Treatment of Delirium

July 22, 2008 · Filed Under Medical Care of Alzheimer's disease  Bookmark and Share

Delirium is an organic psychiatric syndrome characterized by fluctuating consciousness and impairment in cognition, perception, and behavior. It is generally short-lived and has symptoms similar to longer duration psychosis seen in patients suffering from schizophrenia, major depression with psychosis, or bipolar disorder with psychosis.

Delirium may be caused by diseases of body systems other than the brain, by poisons, by fluid/electrolyte or acid/base disturbances, and by other serious, acute conditions. Infections such as urinary tract infections or pneumonia may trigger delirium in individuals with pre-existing brain damage (prior strokes, dementia).

Older adults are at significant risk of delirium if they are admitted to hospital, where 15-50% of over 65 year olds develop delirium. It is most prevalent (25-60%) in elderly patients admitted for hip fracture surgery. Delirium usually develops within the first two days of hospitalization, and rarely presents after the sixth day. It is associated with longer hospital stays and higher mortality rates. For those not already in long term care, older adults who develop delirium whilst hospitalised are more likely to be discharged to a RACF. Due to the trend for early hospital discharge, patients transferred to RACF may still have symptoms of delirium.

Treatment of Delirium

Treatment of delirium begins with recognizing and treating the underlying cause. Delirium itself is managed by reducing disturbing stimuli, or providing soothing ones; use of simple, clear language in communication; and reassurance, especially from family members. Physical restraints may be needed if the patient is a danger to himself or others, or if he insists on removing necessary medical equipment such as intravenous lines or monitors. Sedatives or anti psychotic drugs may be used to reduce anxiety, hallucinations, and delusions.

The delirious patient should never be left unattended. Physical restraint should be minimized to that required to gain initial control of an uncooperative patient and to undertake procedures and prevent self-harm prior to pharmacological sedation. When required, physical restraint is best accomplished by holding the patient with the assistance of several people.

The goal of treatment is to control or reverse the cause of the symptoms. Treatment depends on the condition causing delirium. Diagnosis and care should take place in a pleasant, comfortable, non-threatening, physically safe environment. The person may need to stay in the hospital for a short time. Stopping or changing medications that worsen confusion, or that are not necessary, may improve mental function.
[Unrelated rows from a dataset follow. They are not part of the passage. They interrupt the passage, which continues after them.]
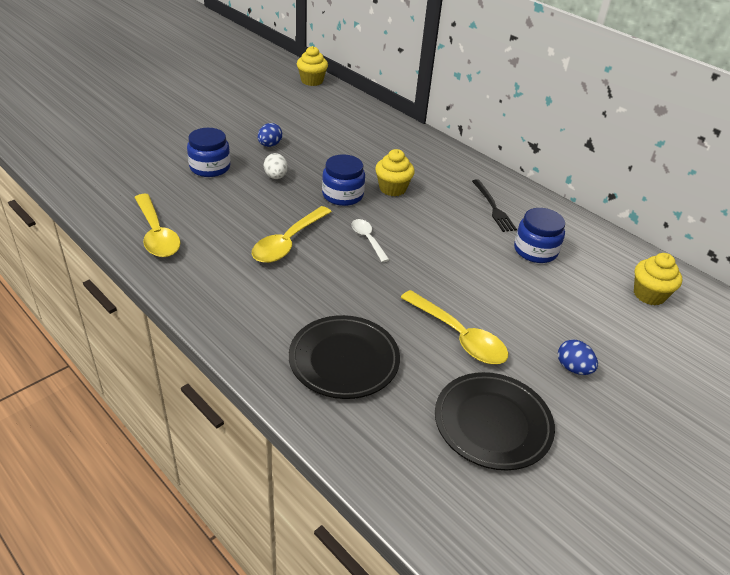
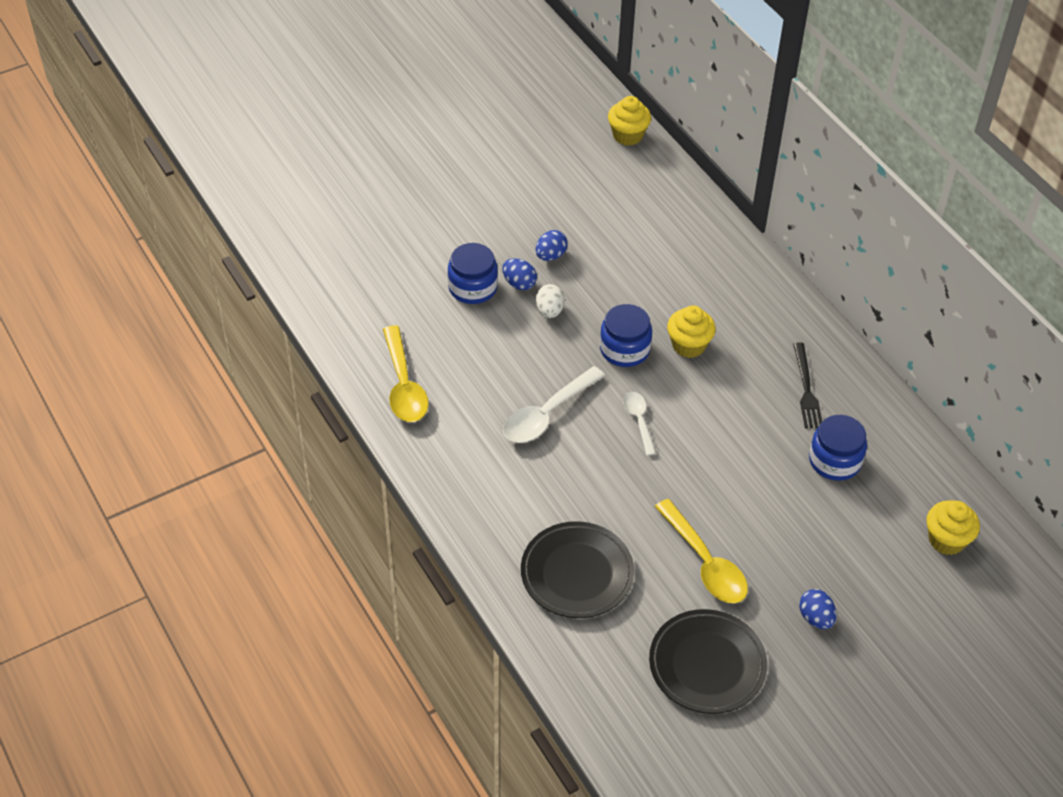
camera: 15 degrees right, 10 degrees up
yellow spoon [252,206,332,263] -> white spoon [503,366,605,443]
none -> blue egg [502,258,537,290]

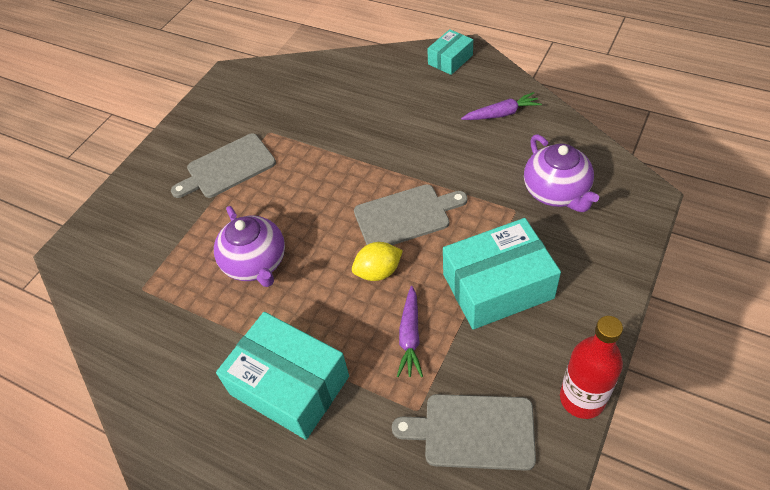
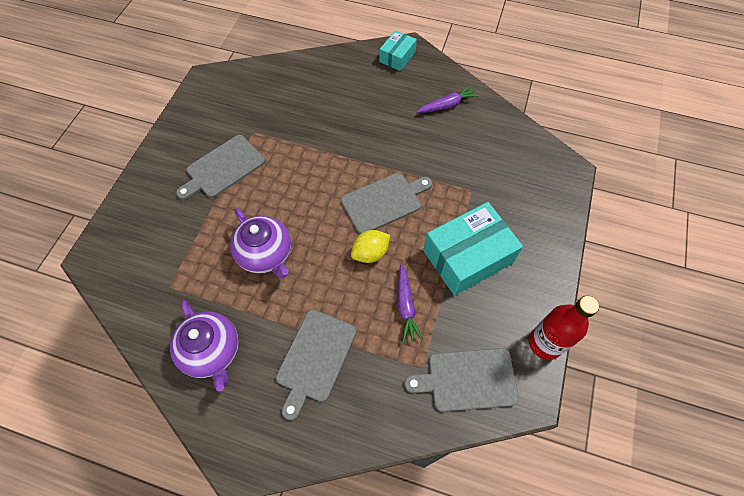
camera: 15 degrees left, 10 degrees up
turquoise box [216,312,349,440] -> grey cutting board [276,310,357,420]
purple teapot [524,134,599,212] -> purple teapot moved to [170,300,239,391]

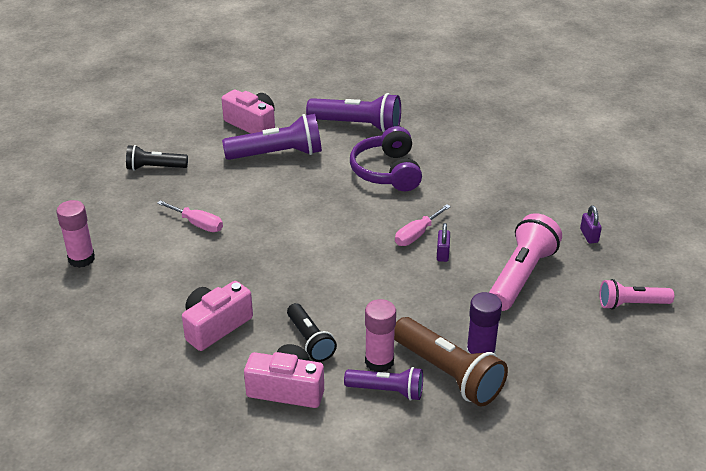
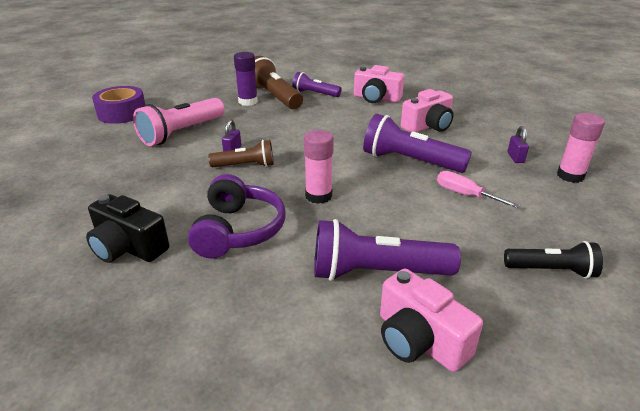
camera: 170 degrees left, 5 degrees down
black flashlight [287,303,337,362] -> none
purple flashlight [306,93,401,133] -> purple flashlight moved to [363,114,472,173]
pink glue stick [365,299,396,372] -> pink glue stick moved to [304,130,334,204]
pink screwdriver [395,204,451,246] -> brown flashlight [208,140,274,167]
purple padlock [580,205,602,244] -> purple padlock moved to [508,126,529,163]
pink flashlight [599,279,674,310] -> purple tape [92,86,146,124]
none -> black camera [86,194,169,263]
Drug Therapy: Identification and correction of the etiologic condition may be sufficient to reverse delirium. However, some cases of delirium, especially in the elderly, are protracted and may take weeks to clear. Subclinical delirium lasting months has been associated with hepatic encephalopathy. Specific pharmacologic intervention may become necessary to help to reduce the intensity and duration of delirium. The medication of choice is a low-dose, high-potency neuroleptic.

Hospitalization: Being in the hospital, particularly intensive care units (ICUs), can contribute to or trigger delirium. In ICUs, people are isolated in a room that typically has no windows or clocks. Thus, people are deprived of sensory stimulation and can become disoriented. Sleep is disturbed by staff members who awaken people during the night to monitor and treat them and by loud beeping monitors, intercoms, voices in the hallway, or alarms.